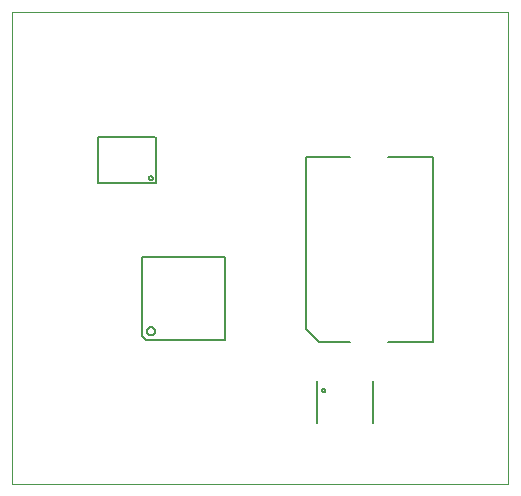
<source format=gbo>
G04 This is an RS-274x file exported by *
G04 gerbv version 2.6.1 *
G04 More information is available about gerbv at *
G04 http://gerbv.geda-project.org/ *
G04 --End of header info--*
%MOIN*%
%FSLAX34Y34*%
%IPPOS*%
G04 --Define apertures--*
%ADD10C,0.0000*%
%ADD11C,0.0080*%
%ADD12C,0.0060*%
%ADD13C,0.0050*%
G04 --Start main section--*
G54D10*
G01X0000159Y0001847D02*
G01X0000159Y0017595D01*
G01X0000159Y0017595D02*
G01X0016694Y0017595D01*
G01X0016694Y0017595D02*
G01X0016694Y0001847D01*
G01X0016694Y0001847D02*
G01X0000159Y0001847D01*
G54D11*
G01X0014183Y0012761D02*
G01X0012687Y0012761D01*
G01X0011427Y0012761D02*
G01X0009931Y0012761D01*
G01X0009931Y0012761D02*
G01X0009931Y0007013D01*
G01X0009931Y0007013D02*
G01X0010364Y0006580D01*
G01X0010364Y0006580D02*
G01X0011427Y0006580D01*
G01X0012687Y0006580D02*
G01X0014183Y0006580D01*
G01X0014183Y0006580D02*
G01X0014183Y0012761D01*
G01X0010479Y0004978D02*
G01X0010481Y0004993D01*
G01X0010481Y0004993D02*
G01X0010487Y0005006D01*
G01X0010487Y0005006D02*
G01X0010496Y0005018D01*
G01X0010496Y0005018D02*
G01X0010507Y0005027D01*
G01X0010507Y0005027D02*
G01X0010521Y0005033D01*
G01X0010521Y0005033D02*
G01X0010536Y0005035D01*
G01X0010536Y0005035D02*
G01X0010551Y0005033D01*
G01X0010551Y0005033D02*
G01X0010564Y0005027D01*
G01X0010564Y0005027D02*
G01X0010576Y0005018D01*
G01X0010576Y0005018D02*
G01X0010585Y0005007D01*
G01X0010585Y0005007D02*
G01X0010591Y0004993D01*
G01X0010591Y0004993D02*
G01X0010593Y0004978D01*
G01X0010593Y0004978D02*
G01X0010591Y0004963D01*
G01X0010591Y0004963D02*
G01X0010585Y0004950D01*
G01X0010585Y0004950D02*
G01X0010576Y0004938D01*
G01X0010576Y0004938D02*
G01X0010565Y0004929D01*
G01X0010565Y0004929D02*
G01X0010551Y0004923D01*
G01X0010551Y0004923D02*
G01X0010536Y0004921D01*
G01X0010536Y0004921D02*
G01X0010521Y0004923D01*
G01X0010521Y0004923D02*
G01X0010508Y0004929D01*
G01X0010508Y0004929D02*
G01X0010496Y0004938D01*
G01X0010496Y0004938D02*
G01X0010487Y0004949D01*
G01X0010487Y0004949D02*
G01X0010481Y0004963D01*
G01X0010481Y0004963D02*
G01X0010479Y0004978D01*
G54D12*
G01X0004624Y0006645D02*
G01X0004484Y0006784D01*
G01X0004484Y0006784D02*
G01X0004484Y0009404D01*
G01X0004484Y0009404D02*
G01X0007244Y0009404D01*
G01X0007244Y0009404D02*
G01X0007244Y0006645D01*
G01X0007244Y0006645D02*
G01X0004624Y0006645D01*
G01X0004643Y0006945D02*
G01X0004645Y0006968D01*
G01X0004645Y0006968D02*
G01X0004651Y0006991D01*
G01X0004651Y0006991D02*
G01X0004660Y0007012D01*
G01X0004660Y0007012D02*
G01X0004673Y0007032D01*
G01X0004673Y0007032D02*
G01X0004689Y0007049D01*
G01X0004689Y0007049D02*
G01X0004707Y0007063D01*
G01X0004707Y0007063D02*
G01X0004727Y0007074D01*
G01X0004727Y0007074D02*
G01X0004749Y0007082D01*
G01X0004749Y0007082D02*
G01X0004772Y0007086D01*
G01X0004772Y0007086D02*
G01X0004796Y0007086D01*
G01X0004796Y0007086D02*
G01X0004819Y0007082D01*
G01X0004819Y0007082D02*
G01X0004841Y0007074D01*
G01X0004841Y0007074D02*
G01X0004861Y0007063D01*
G01X0004861Y0007063D02*
G01X0004879Y0007049D01*
G01X0004879Y0007049D02*
G01X0004895Y0007032D01*
G01X0004895Y0007032D02*
G01X0004908Y0007012D01*
G01X0004908Y0007012D02*
G01X0004917Y0006991D01*
G01X0004917Y0006991D02*
G01X0004923Y0006968D01*
G01X0004923Y0006968D02*
G01X0004925Y0006945D01*
G01X0004925Y0006945D02*
G01X0004923Y0006922D01*
G01X0004923Y0006922D02*
G01X0004917Y0006899D01*
G01X0004917Y0006899D02*
G01X0004908Y0006878D01*
G01X0004908Y0006878D02*
G01X0004895Y0006858D01*
G01X0004895Y0006858D02*
G01X0004879Y0006841D01*
G01X0004879Y0006841D02*
G01X0004861Y0006827D01*
G01X0004861Y0006827D02*
G01X0004841Y0006816D01*
G01X0004841Y0006816D02*
G01X0004819Y0006808D01*
G01X0004819Y0006808D02*
G01X0004796Y0006804D01*
G01X0004796Y0006804D02*
G01X0004772Y0006804D01*
G01X0004772Y0006804D02*
G01X0004749Y0006808D01*
G01X0004749Y0006808D02*
G01X0004727Y0006816D01*
G01X0004727Y0006816D02*
G01X0004707Y0006827D01*
G01X0004707Y0006827D02*
G01X0004689Y0006841D01*
G01X0004689Y0006841D02*
G01X0004673Y0006858D01*
G01X0004673Y0006858D02*
G01X0004660Y0006878D01*
G01X0004660Y0006878D02*
G01X0004651Y0006899D01*
G01X0004651Y0006899D02*
G01X0004645Y0006922D01*
G01X0004645Y0006922D02*
G01X0004643Y0006945D01*
G01X0010316Y0005297D02*
G01X0010316Y0003878D01*
G01X0012176Y0003878D02*
G01X0012176Y0005297D01*
G54D13*
G01X0004943Y0011886D02*
G01X0004943Y0013416D01*
G01X0004928Y0013421D02*
G01X0003028Y0013421D01*
G01X0003013Y0013416D02*
G01X0003013Y0011886D01*
G01X0003028Y0011881D02*
G01X0004928Y0011881D01*
G01X0004707Y0012051D02*
G01X0004709Y0012067D01*
G01X0004709Y0012067D02*
G01X0004715Y0012083D01*
G01X0004715Y0012083D02*
G01X0004724Y0012097D01*
G01X0004724Y0012097D02*
G01X0004736Y0012108D01*
G01X0004736Y0012108D02*
G01X0004750Y0012116D01*
G01X0004750Y0012116D02*
G01X0004766Y0012121D01*
G01X0004766Y0012121D02*
G01X0004782Y0012122D01*
G01X0004782Y0012122D02*
G01X0004798Y0012119D01*
G01X0004798Y0012119D02*
G01X0004813Y0012112D01*
G01X0004813Y0012112D02*
G01X0004827Y0012103D01*
G01X0004827Y0012103D02*
G01X0004837Y0012090D01*
G01X0004837Y0012090D02*
G01X0004845Y0012075D01*
G01X0004845Y0012075D02*
G01X0004849Y0012059D01*
G01X0004849Y0012059D02*
G01X0004849Y0012043D01*
G01X0004849Y0012043D02*
G01X0004845Y0012027D01*
G01X0004845Y0012027D02*
G01X0004837Y0012012D01*
G01X0004837Y0012012D02*
G01X0004827Y0011999D01*
G01X0004827Y0011999D02*
G01X0004814Y0011990D01*
G01X0004814Y0011990D02*
G01X0004798Y0011983D01*
G01X0004798Y0011983D02*
G01X0004782Y0011980D01*
G01X0004782Y0011980D02*
G01X0004766Y0011981D01*
G01X0004766Y0011981D02*
G01X0004750Y0011986D01*
G01X0004750Y0011986D02*
G01X0004736Y0011994D01*
G01X0004736Y0011994D02*
G01X0004724Y0012005D01*
G01X0004724Y0012005D02*
G01X0004715Y0012019D01*
G01X0004715Y0012019D02*
G01X0004709Y0012035D01*
G01X0004709Y0012035D02*
G01X0004707Y0012051D01*
M02*

</source>
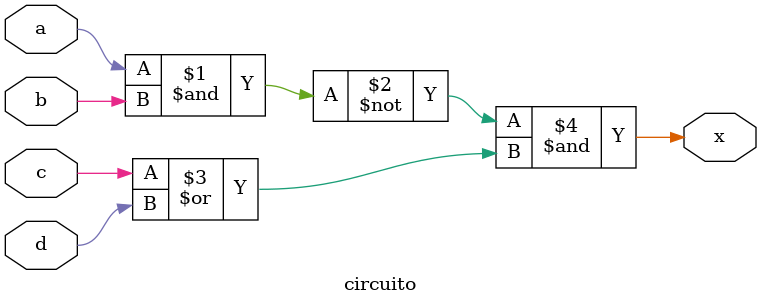
<source format=sv>

module circuito (a, b, c, d, x );

input a, b, c, d;
output x;

assign x = (~ (a & b ) & (c | d));

endmodule
</source>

> **About this task**
In the listing above, find the line containing "G01X0004928Y0013421D02*" and the line containing "G01X0004814Y0011990D01*", then repeat those two lines and everything between them exactly.

> **Answer box**
G01X0004928Y0013421D02*
G01X0003028Y0013421D01*
G01X0003013Y0013416D02*
G01X0003013Y0011886D01*
G01X0003028Y0011881D02*
G01X0004928Y0011881D01*
G01X0004707Y0012051D02*
G01X0004709Y0012067D01*
G01X0004709Y0012067D02*
G01X0004715Y0012083D01*
G01X0004715Y0012083D02*
G01X0004724Y0012097D01*
G01X0004724Y0012097D02*
G01X0004736Y0012108D01*
G01X0004736Y0012108D02*
G01X0004750Y0012116D01*
G01X0004750Y0012116D02*
G01X0004766Y0012121D01*
G01X0004766Y0012121D02*
G01X0004782Y0012122D01*
G01X0004782Y0012122D02*
G01X0004798Y0012119D01*
G01X0004798Y0012119D02*
G01X0004813Y0012112D01*
G01X0004813Y0012112D02*
G01X0004827Y0012103D01*
G01X0004827Y0012103D02*
G01X0004837Y0012090D01*
G01X0004837Y0012090D02*
G01X0004845Y0012075D01*
G01X0004845Y0012075D02*
G01X0004849Y0012059D01*
G01X0004849Y0012059D02*
G01X0004849Y0012043D01*
G01X0004849Y0012043D02*
G01X0004845Y0012027D01*
G01X0004845Y0012027D02*
G01X0004837Y0012012D01*
G01X0004837Y0012012D02*
G01X0004827Y0011999D01*
G01X0004827Y0011999D02*
G01X0004814Y0011990D01*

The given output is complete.